As I said, what I have felt in the past few months, coming out of the New Beginnings process, is a new sense of the Holy Spirit. I just wish I could see it a bit more clearly. Our new Spanish-language pastor, Walter Contreras, is leading groups of people within all three language groups of our congregation to wrestle with a concept that he calls “Take 6.” The name comes from the six things that Jesus commanded us to do in Matthew 25: 31-40: feed the hungry, provide drink to the thirsty, welcome the stranger, clothe the naked, care for the sick, visit the imprisoned.

None of these, my friends, are easy but they are what Jesus called us to do, first articulatedwhen he read from the Scroll of Isaiah:

“To bring good news to the poor, to proclaim release to the captives, and recovery of sight to the blind, to proclaim the year of the Lord’s favor.”

At the same time, I am watching the Spirit move in two new groups working within our midst. One is our Disabilities Task Force, which is challenging us to welcome and provide for those who have hearing loss and/or who need assistance in walking, opening a door or using a bathroom. Meeting those challenges is not easy, in part because some of the solutions will require significant expenditures of money, which means re-thinking our budget priorities.

But caring and healing are part of Jesus’ call to us — we cannot escape it or blow it off.

A second emerging group is our Congregational Care Task Force, which is seeking to find new and innovative ways to care for this congregation and the community around us, both of which are growing older.

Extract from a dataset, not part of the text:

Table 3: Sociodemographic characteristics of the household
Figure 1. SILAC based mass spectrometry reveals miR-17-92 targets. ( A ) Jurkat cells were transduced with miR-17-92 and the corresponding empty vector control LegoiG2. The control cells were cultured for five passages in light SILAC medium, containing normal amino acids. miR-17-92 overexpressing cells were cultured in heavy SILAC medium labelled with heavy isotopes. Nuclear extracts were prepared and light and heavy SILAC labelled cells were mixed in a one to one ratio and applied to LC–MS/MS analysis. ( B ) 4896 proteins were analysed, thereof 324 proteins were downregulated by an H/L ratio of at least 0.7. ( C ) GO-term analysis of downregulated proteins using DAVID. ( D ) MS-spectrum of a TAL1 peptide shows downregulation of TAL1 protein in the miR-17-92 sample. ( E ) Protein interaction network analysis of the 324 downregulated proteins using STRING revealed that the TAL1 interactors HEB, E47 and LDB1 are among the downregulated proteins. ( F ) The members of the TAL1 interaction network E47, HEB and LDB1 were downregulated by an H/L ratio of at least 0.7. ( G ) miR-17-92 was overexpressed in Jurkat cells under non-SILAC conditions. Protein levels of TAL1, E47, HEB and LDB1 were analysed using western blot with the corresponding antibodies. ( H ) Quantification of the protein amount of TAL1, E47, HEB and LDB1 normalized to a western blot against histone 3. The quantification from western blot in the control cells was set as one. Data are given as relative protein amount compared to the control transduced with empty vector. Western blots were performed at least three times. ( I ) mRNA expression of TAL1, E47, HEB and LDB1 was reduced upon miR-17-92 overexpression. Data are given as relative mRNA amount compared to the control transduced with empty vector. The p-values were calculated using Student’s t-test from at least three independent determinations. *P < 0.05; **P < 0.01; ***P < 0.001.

This requires more radical re-thinking.

When I grew up in the 1950s and 1960s, we expended amazing amounts of human and financial resources on Christian Education because we were in the midst of a baby boom. Even though the numbers are smaller today, this is still an important ministry and I’m pleased to report that we have seven English and Spanish young people who are in the midst of a Conformation Class that we hope will lead them to profess their faith in Jesus Christ and become members of this congregation.

Now, however, the priorities are changing. Those baby boomers and their parents of the 1950s and 1960s have grown older and are facing new challenges in our sunset years. Some of those challenges are physical, thus the Disabilities Task Force. Dr. Gary Brainerd, a member here at PPC, has said somewhat ruefully that there are only two types of people in this world: those that are physically challenged and those that will become physically challenged.

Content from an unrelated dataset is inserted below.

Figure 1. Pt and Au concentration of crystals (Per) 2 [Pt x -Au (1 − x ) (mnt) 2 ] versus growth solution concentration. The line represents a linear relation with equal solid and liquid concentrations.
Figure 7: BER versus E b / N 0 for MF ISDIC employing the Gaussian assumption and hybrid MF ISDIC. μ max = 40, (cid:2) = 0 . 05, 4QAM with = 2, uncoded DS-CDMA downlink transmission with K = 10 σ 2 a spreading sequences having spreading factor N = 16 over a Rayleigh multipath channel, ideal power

The same could be said for the mind. We are either mentally aging or will become so in the future. I’m not just talking about dementia or Alzheimer’s, although those are real and debilitating diseases. It’s also just slowing down. I often tell people that I can’t do at age 70 what I could do at age 60. My mother responds, “Just wait until you’re 92.” All around us, my friends, in our community of faith, in the high-rise apartments surrounding us, in the senior apartment complex that will replace the Kirk House one day, are people who are growing older and facing challenges. Often they face them alone. So it seems to me and others that we here at PPC need to find new ways for us to meet this call that God, through the Holy Spirit, is laying upon us as the body of Christ, aging though we all may be.

One aspect that makes this ministry unique is that much of it is one-on-one. It’s one person calling on another person to let them know that we care, that God still cares for them. It’s helping to identify which people need care from a congregation member or from a pastor. It’s writing a card, offering a prayer, maintaining a database, helping to convene a meeting, welcoming someone at the door to our Sanctuary, asking — and caring, really caring — how they are.

On Saturday night, Jonathan Mack and Vicki Ray will present an evening Cole Porter songs and stories. Many of you don’t realize how blessed we are to have Jonathan helping to lead the tenor section of our Kirk Choir. After he received degrees from USC, Jonathan was the lead lyric tenor at opera houses in Kiel and Dortmund in West Germany. He has sung more than 50 roles with Los Angeles and appeared with orchestras and opera companies all over the world. Now he’s back home and, among other things, singing with our choir.